Just as well I hadn’t, I thought fatalistically, as Monster stopped in front of me and Murac moved beside me, ready to throw me into the saddle again. I’d weigh more this time, with the chain mail, maybe flying through the air would be a little less like being shot out of a cannon, a little less alarming. I’d be grateful for something being less alarming the second time. Maybe he’d forget to allow for the mail and toss me like a skinny broad in a nightgown, I’d hit my head on Monster’s saddle and knock myself out. And then I wouldn’t have to ride back into battle with all these morons yelling Defender at me.
Putting off the inevitable a moment longer, I put my hand on Monster’s shoulder. All the whinnying stuff you get in movies is Hollywood, it’s not horses. Horses are mostly pretty quiet. It’s a big deal if your horse whinnies at you, and it’s probably because he’s hungry and hoping for food. But Monster turned his head—whoever was leading him was hidden on his far side, I could just see an arm through a loop of rein—and while he didn’t whinny, he put his ears forward and his nostrils flickered in an almost-whinny. Defender and Defender’s horse having a bonding moment. Monster clearly didn’t know that he outclassed his rider by about half a gazillion parsecs.

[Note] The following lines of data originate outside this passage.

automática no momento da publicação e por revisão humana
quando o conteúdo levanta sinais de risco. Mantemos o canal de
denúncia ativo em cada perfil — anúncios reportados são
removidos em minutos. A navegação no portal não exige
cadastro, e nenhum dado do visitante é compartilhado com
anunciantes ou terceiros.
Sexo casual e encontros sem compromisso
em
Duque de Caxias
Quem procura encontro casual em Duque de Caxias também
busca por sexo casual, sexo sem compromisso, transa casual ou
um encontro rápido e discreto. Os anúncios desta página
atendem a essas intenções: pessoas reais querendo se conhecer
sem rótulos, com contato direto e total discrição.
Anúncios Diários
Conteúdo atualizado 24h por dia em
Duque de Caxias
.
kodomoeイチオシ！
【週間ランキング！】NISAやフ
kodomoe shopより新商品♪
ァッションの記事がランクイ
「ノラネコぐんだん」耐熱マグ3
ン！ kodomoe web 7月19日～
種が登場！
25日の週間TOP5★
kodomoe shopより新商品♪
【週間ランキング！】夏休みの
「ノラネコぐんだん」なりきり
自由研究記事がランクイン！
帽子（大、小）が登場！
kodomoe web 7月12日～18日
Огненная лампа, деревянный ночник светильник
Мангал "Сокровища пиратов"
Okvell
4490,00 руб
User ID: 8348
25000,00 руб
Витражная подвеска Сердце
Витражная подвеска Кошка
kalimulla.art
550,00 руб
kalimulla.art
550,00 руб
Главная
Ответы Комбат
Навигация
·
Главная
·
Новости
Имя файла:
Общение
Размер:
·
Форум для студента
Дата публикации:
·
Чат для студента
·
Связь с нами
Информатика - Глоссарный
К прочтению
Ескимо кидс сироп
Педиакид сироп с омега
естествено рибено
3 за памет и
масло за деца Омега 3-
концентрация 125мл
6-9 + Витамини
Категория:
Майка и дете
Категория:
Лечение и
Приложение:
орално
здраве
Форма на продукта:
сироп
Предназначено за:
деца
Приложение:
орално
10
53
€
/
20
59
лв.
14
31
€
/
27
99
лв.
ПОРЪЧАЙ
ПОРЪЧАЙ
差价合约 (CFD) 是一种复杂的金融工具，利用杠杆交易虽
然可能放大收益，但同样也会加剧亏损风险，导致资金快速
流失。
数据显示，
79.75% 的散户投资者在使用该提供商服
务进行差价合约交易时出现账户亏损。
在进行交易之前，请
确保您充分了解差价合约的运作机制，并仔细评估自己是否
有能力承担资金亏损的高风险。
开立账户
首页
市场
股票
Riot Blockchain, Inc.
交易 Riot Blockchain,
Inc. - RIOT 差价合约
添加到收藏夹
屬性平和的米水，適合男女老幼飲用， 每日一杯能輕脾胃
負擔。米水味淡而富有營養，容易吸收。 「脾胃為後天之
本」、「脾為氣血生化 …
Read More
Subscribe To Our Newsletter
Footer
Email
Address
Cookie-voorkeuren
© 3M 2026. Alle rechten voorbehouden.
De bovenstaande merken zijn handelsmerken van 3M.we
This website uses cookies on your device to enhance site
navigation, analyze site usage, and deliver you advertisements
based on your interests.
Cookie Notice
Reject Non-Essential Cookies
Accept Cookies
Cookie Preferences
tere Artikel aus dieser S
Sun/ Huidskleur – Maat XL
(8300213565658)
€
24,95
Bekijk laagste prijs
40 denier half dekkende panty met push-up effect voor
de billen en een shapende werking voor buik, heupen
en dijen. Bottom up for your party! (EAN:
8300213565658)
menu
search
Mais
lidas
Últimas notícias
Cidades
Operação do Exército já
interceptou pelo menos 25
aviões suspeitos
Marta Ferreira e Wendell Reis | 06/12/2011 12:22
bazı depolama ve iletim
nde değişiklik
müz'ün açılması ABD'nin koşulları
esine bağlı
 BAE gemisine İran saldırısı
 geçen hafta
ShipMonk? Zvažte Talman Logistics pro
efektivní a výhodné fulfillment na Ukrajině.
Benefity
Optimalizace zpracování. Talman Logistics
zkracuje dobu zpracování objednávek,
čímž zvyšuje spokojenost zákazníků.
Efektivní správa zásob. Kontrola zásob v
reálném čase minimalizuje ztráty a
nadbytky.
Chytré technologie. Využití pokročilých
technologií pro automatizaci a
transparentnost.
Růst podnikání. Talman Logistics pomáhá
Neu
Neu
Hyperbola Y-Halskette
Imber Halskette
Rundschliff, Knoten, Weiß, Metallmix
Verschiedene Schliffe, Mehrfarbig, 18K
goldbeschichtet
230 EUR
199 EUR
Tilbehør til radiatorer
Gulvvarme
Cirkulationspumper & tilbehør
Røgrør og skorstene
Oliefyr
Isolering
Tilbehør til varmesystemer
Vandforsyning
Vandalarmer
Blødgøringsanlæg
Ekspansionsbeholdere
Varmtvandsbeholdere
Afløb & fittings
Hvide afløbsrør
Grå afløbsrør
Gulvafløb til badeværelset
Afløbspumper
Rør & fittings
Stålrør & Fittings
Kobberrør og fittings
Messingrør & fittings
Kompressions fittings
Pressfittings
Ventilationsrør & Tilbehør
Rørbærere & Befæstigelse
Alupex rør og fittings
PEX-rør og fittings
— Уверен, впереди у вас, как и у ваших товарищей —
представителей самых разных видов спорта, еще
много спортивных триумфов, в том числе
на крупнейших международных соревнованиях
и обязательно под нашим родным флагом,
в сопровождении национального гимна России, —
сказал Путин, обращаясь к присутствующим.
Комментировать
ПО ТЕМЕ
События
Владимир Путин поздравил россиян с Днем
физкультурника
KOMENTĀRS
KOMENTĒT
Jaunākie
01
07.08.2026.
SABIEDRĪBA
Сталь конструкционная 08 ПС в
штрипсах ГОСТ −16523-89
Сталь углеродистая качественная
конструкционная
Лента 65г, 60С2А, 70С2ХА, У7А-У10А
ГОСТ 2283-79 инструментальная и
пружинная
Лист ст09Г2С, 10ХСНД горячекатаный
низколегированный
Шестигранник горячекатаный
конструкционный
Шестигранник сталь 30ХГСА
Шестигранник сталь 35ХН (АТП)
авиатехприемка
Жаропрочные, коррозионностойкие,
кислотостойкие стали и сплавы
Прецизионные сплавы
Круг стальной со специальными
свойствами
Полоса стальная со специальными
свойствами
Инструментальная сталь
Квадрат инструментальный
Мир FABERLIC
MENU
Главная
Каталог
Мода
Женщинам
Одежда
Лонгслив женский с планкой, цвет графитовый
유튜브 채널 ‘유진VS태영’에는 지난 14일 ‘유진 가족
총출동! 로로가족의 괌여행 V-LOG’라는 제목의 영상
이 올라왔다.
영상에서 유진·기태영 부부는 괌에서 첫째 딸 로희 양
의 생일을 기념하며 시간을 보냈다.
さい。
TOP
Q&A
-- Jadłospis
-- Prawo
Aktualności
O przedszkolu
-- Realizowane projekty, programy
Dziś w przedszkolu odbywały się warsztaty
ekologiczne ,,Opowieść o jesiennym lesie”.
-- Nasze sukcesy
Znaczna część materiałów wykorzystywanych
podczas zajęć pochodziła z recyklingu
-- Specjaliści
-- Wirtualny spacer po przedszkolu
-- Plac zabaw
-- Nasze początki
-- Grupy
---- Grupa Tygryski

My hand still on Monster’s shoulder I turned, desperately, to Murac. He was standing way too close because he was waiting to toss me up. Way too close. His hair was still wet. His eyes were too steady on mine. “I—don’t know what I’m doing,” I said. I was conscious of the weight of the mail across my shoulders, draped several inches down my arms. It was heavy enough it would slow my own paltry strength, dull what physical instincts I had. Well it was Silverheart’s—and Glosinda’s—game anyway. They’d know how to adapt. Or this gang were going to need a new Defender really soon.
“I know,” said Murac, and stooped for my leg. My good leg, fortunately. He grabbed and heaved. I shot up into the air again but to the perfect height this time—the perfect height for managing to clear my bad leg before I came down with a thump. Monster stood like a rock, of course, his ears now tipped back toward me, although presumably war horses were trained to put up with being mounted from either side, in expectation of certain of the unpredictable exigencies of warfare. One of Flowerhair’s more exciting escapes had been dependent on her horse staying steady as she came blasting out of the shadows and dived for the saddle—from the wrong side. He did, but she didn’t wait to be fully astride—she seized a handful of mane and yelled Go! and he went. Circus pony stuff, with her dangling from his off side. But she and the Gentleman had been together a long time.
It wasn’t exactly news that Murac knew that I didn’t know what I was doing. It shouldn’t hurt. It didn’t hurt.
I rubbed a hand down Monster’s neck, feeling for the cut. There it was . . . it hadn’t been sewn, it had been glued together somehow. I sniffed my fingers: there was a strong green smell, like plant sap. Why couldn’t they have done that with my leg?
I was finally ready to look back at Murac who was waiting, apparently, for me to look at him. “We follow tha anyway,” he said.